Link to original article
Welcome to The Nonlinear Library, where we use Text-to-Speech software to convert the best writing from the Rationalist and EA communities into audio. This is: A list of core AI safety problems and how I hope to solve them, published by davidad (David A. Dalrymple) on August 26, 2023 on The AI Alignment Forum.
Context: I sometimes find myself referring back to this tweet and wanted to give it a more permanent home. While I'm at it, I thought I would try to give a concise summary of how each distinct problem would be solved by an Open Agency Architecture (OAA), if OAA turns out to be feasible.

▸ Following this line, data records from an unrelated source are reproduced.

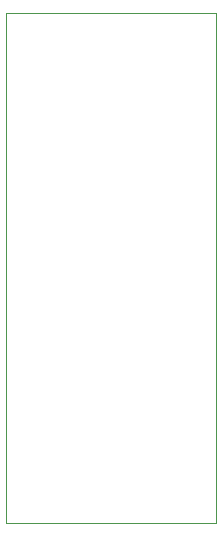
<source format=gm1>
%TF.GenerationSoftware,KiCad,Pcbnew,5.1.8*%
%TF.CreationDate,2020-11-13T00:47:03+03:00*%
%TF.ProjectId,leech,6c656563-682e-46b6-9963-61645f706362,rev?*%
%TF.SameCoordinates,Original*%
%TF.FileFunction,Profile,NP*%
%FSLAX46Y46*%
G04 Gerber Fmt 4.6, Leading zero omitted, Abs format (unit mm)*
G04 Created by KiCad (PCBNEW 5.1.8) date 2020-11-13 00:47:03*
%MOMM*%
%LPD*%
G01*
G04 APERTURE LIST*
%TA.AperFunction,Profile*%
%ADD10C,0.050000*%
%TD*%
G04 APERTURE END LIST*
D10*
X24130000Y-67310000D02*
X24130000Y-24130000D01*
X41910000Y-67310000D02*
X24130000Y-67310000D01*
X41910000Y-24130000D02*
X41910000Y-67310000D01*
X24130000Y-24130000D02*
X41910000Y-24130000D01*
M02*

</source>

1. Value is fragile and hard to specify.
See: Specification gaming examples, Defining and Characterizing Reward Hacking
OAA Solution:
1.1. First, instead of trying to specify "value", instead "de-pessimize" and specify the absence of a catastrophe, and maybe a handful of bounded constructive tasks like supplying clean water. A de-pessimizing OAA would effectively buy humanity more time to tackle the CEV-style alignment problem - which is harder than merely mitigating extinction risk. This doesn't mean limiting the power of underlying AI systems so that they can only do bounded tasks, but rather containing that power and limiting its use.
The absence of a catastrophe is also still hard to specify and will take a lot of effort, but the hardness is concentrated on bridging between high-level human concepts and the causal mechanisms in the world by which an AI system can intervene.
1.2. Leverage human-level AI systems to automate much of the cognitive labor of formalizing scientific models - from quantum chemistry to atmospheric dynamics - and formalizing the bridging relations between levels of abstraction, so that we can write specifications in a high-level language with a fully explainable grounding in low-level physical phenomena. Physical phenomena themselves are likely to be robust, even if the world changes dramatically due to increasingly powerful AI interventions, and scientific explanations thereof happen to be both robust and compact enough for people to understand.
2. Corrigibility is anti-natural.
See: The Off-Switch Game, Corrigibility (2014)
OAA Solution: (2.1) Instead of building in a shutdown button, build in a shutdown timer. See You can still fetch the coffee today if you're dead tomorrow. This enables human stakeholders to change course periodically (as long as the specification of non-catastrophe is good enough to ensure that most humans remain physically and mentally intact).
3. Pivotal processes require dangerous capabilities.
See: Pivotal outcomes and pivotal processes
OAA Solution: (3.1) Indeed, dangerous capabilities will be required. Push for reasonable governance. This does not mean creating one world government, but it does mean that the objectives of a pivotal process will need to be negotiated and agreed upon internationally. Fortunately, for now, dangerous capabilities seem to depend on having large amounts of computing hardware, which can be controlled like other highly dangerous substances.
4. Goals misgeneralize out of distribution.
See: Goal misgeneralization: why correct specifications aren't enough for correct goals, Goal misgeneralization in deep reinforcement learning
OAA Solution: (4.1) Use formal methods with verifiable proof certificates. Misgeneralization can occur whenever a property (such as goal alignment) has been tested only on a subset of the state space. Out-of-distribution failures of a property can only be ruled out by an argument for a universally quantified statement about that property - but such arguments can in fact be made! See VNN-COMP. In practice, it will not be possible to have enough information about the world to "prove" that a catastrophe will not be caused by an unfortunate coincidence, but instead we can obtain guaranteed probabilistic bounds via stochastic model checking.
5. Instrumental convergence.
See: The basic AI drives, Seeking power is often convergently instrument...